The `@sql:Schema` annotation is used to specify the schema of the table in the database. The value of the annotation should be the name of the schema. The `@sql:Schema` annotation is optional. If the schema is not specified, the table will be created in the default schema of the database.

### Example

The following are examples of how to use the `@sql:Schema` annotation in a model.

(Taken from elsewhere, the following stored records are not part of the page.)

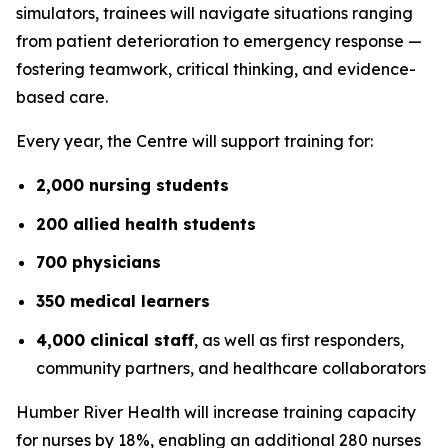
simulators, trainees will navigate situations ranging
from patient deterioration to emergency response —
fostering teamwork, critical thinking, and evidence-
based care.
Every year, the Centre will support training for:
2,000 nursing students
200 allied health students
700 physicians
350 medical learners
4,000 clinical staff
, as well as first responders,
community partners, and healthcare collaborators
Humber River Health will increase training capacity
for nurses by 18%, enabling an additional 280 nurses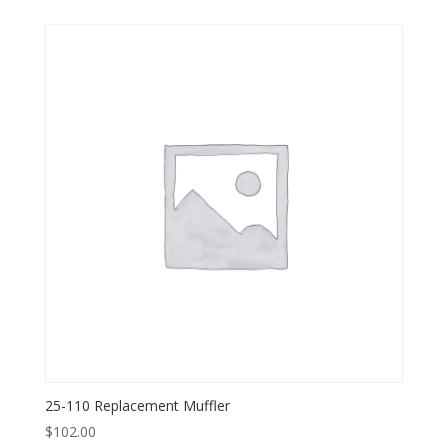
25-110 Replacement Muffler
$
102.00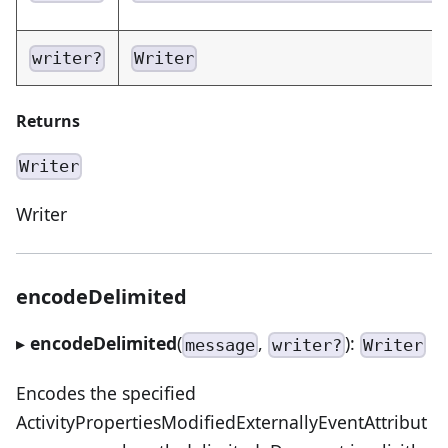
writer?
Writer
Returns
Writer
Writer
encodeDelimited
▸
encodeDelimited
(
,
):
message
writer?
Writer
Encodes the specified
ActivityPropertiesModifiedExternallyEventAttribut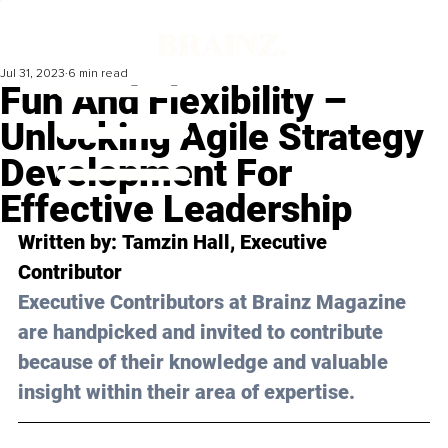
Jul 31, 2023
6 min read
Fun And Flexibility –
Unlocking Agile Strategy
Development For
Effective Leadership
Written by: 
Tamzin Hall
, Executive 
Contributor
Executive Contributors at Brainz Magazine 
are handpicked and invited to contribute 
because of their knowledge and valuable 
insight within their area of expertise.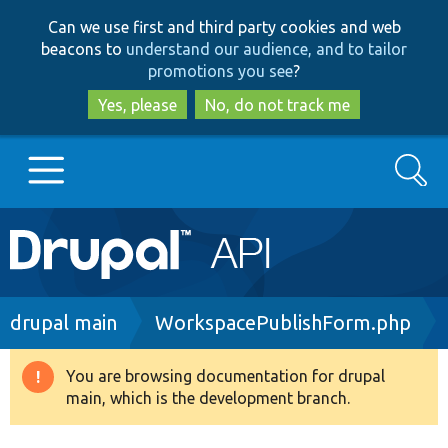
Skip
Skip
Can we use first and third party cookies and web
to
to
beacons to
understand our audience, and to tailor
main
search
promotions you see
?
content
Yes, please
No, do not track me
Search
Main
Go to Drupal.org
navigation
Drupal 7
Breadcrumb
drupal main
WorkspacePublishForm.php
Drupal 8+
You are browsing documentation for drupal
Warning
main, which is the development branch.
message
Other projects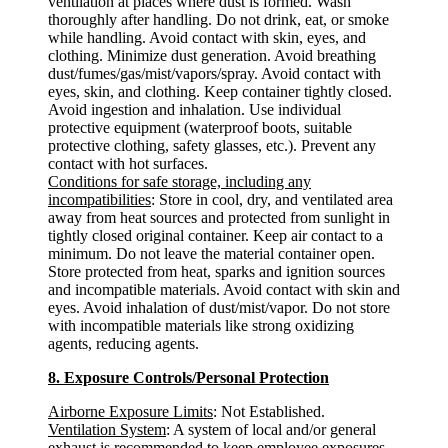
ventilation at places where dust is formed. Wash
thoroughly after handling. Do not drink, eat, or smoke
while handling. Avoid contact with skin, eyes, and
clothing. Minimize dust generation. Avoid breathing
dust/fumes/gas/mist/vapors/spray. Avoid contact with
eyes, skin, and clothing. Keep container tightly closed.
Avoid ingestion and inhalation. Use individual
protective equipment (waterproof boots, suitable
protective clothing, safety glasses, etc.). Prevent any
contact with hot surfaces.
Conditions for safe storage, including any
incompatibilities
: Store in cool, dry, and ventilated area
away from heat sources and protected from sunlight in
tightly closed original container. Keep air contact to a
minimum. Do not leave the material container open.
Store protected from heat, sparks and ignition sources
and incompatible materials. Avoid contact with skin and
eyes. Avoid inhalation of dust/mist/vapor. Do not store
with incompatible materials like strong oxidizing
agents, reducing agents.
8. Exposure Controls/Personal Protection
Airborne Exposure Limits
: Not Established.
Ventilation System
: A system of local and/or general
exhaust is recommended to keep employee exposures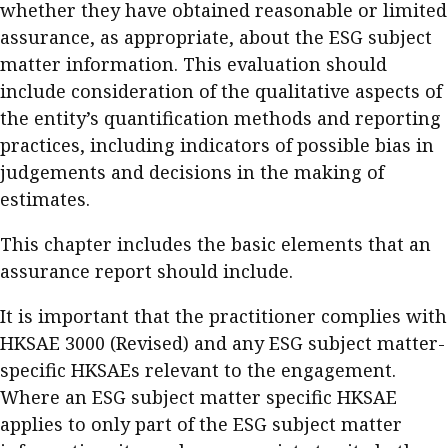
whether they have obtained reasonable or limited
assurance, as appropriate, about the ESG subject
matter information. This evaluation should
include consideration of the qualitative aspects of
the entity’s quantification methods and reporting
practices, including indicators of possible bias in
judgements and decisions in the making of
estimates.
This chapter includes the basic elements that an
assurance report should include.
It is important that the practitioner complies with
HKSAE 3000 (Revised) and any ESG subject matter-
specific HKSAEs relevant to the engagement.
Where an ESG subject matter specific HKSAE
applies to only part of the ESG subject matter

#### Multiple database schemas in your Prisma schema

```ballerina
import ballerinax/persist.sql;

@sql:Schema {
value: "healthcare"
}
@sql:Name {
value: "patients"
}
type Patient record {|
readonly int id;
string name;
int age;
string address;
string phoneNumber;
|};

@sql:Schema {
value: "hr"
}
@sql:Name {
value: "employees"
}
type Employee record {|
readonly int id;
string name;
int age;
string address;
string phoneNumber;
|};
```

### Tables with the same name in different database schemas

If there are tables with the same name in different schemas, the `@sql:Schema` annotation should be used to specify the schema of the table in the model. For example, the following model will be mapped to the `users` table in the `healthcare` schema and the `hr` schema in the database.

```ballerina
import ballerinax/persist.sql;

@sql:Schema {
value: "healthcare"
}
@sql:Name {
value: "users"
}
type PatientUser record {|
readonly int id;
string name;
int age;
string address;
string phoneNumber;
|};

@sql:Schema {
value: "hr"
}
@sql:Name {
value: "users"
}
type EmployeeUser record {|
readonly int id;
string name;
int age;
string address;
string phoneNumber;
|};
```

### Why not use the `@sql:Name` annotation to specify the schema?

The `@sql:Name` annotation is used to specify the name of both the table and the column in the database. The schema is not a part of the table name in the database and it is a grouping of tables in the database. So it is not a good idea to use the `@sql:Name` annotation to specify the schema. The `@sql:Name` annotation should be used to specify the name of the table and the column in the database.

### Limitations

- The `@sql:Schema` annotation is only supported for PostgreSQL, CockroachDB, and SQL Server databases which support multiple schemas.
- The `@sql:Schema` annotation is not supported for other databases which do not support multiple schemas.

## Future Work

- Support introspection of the specific database schema.
When introspecting the existing database, the user should be able to specify the schema in which the tables are located. This will generate the model file with the schema information.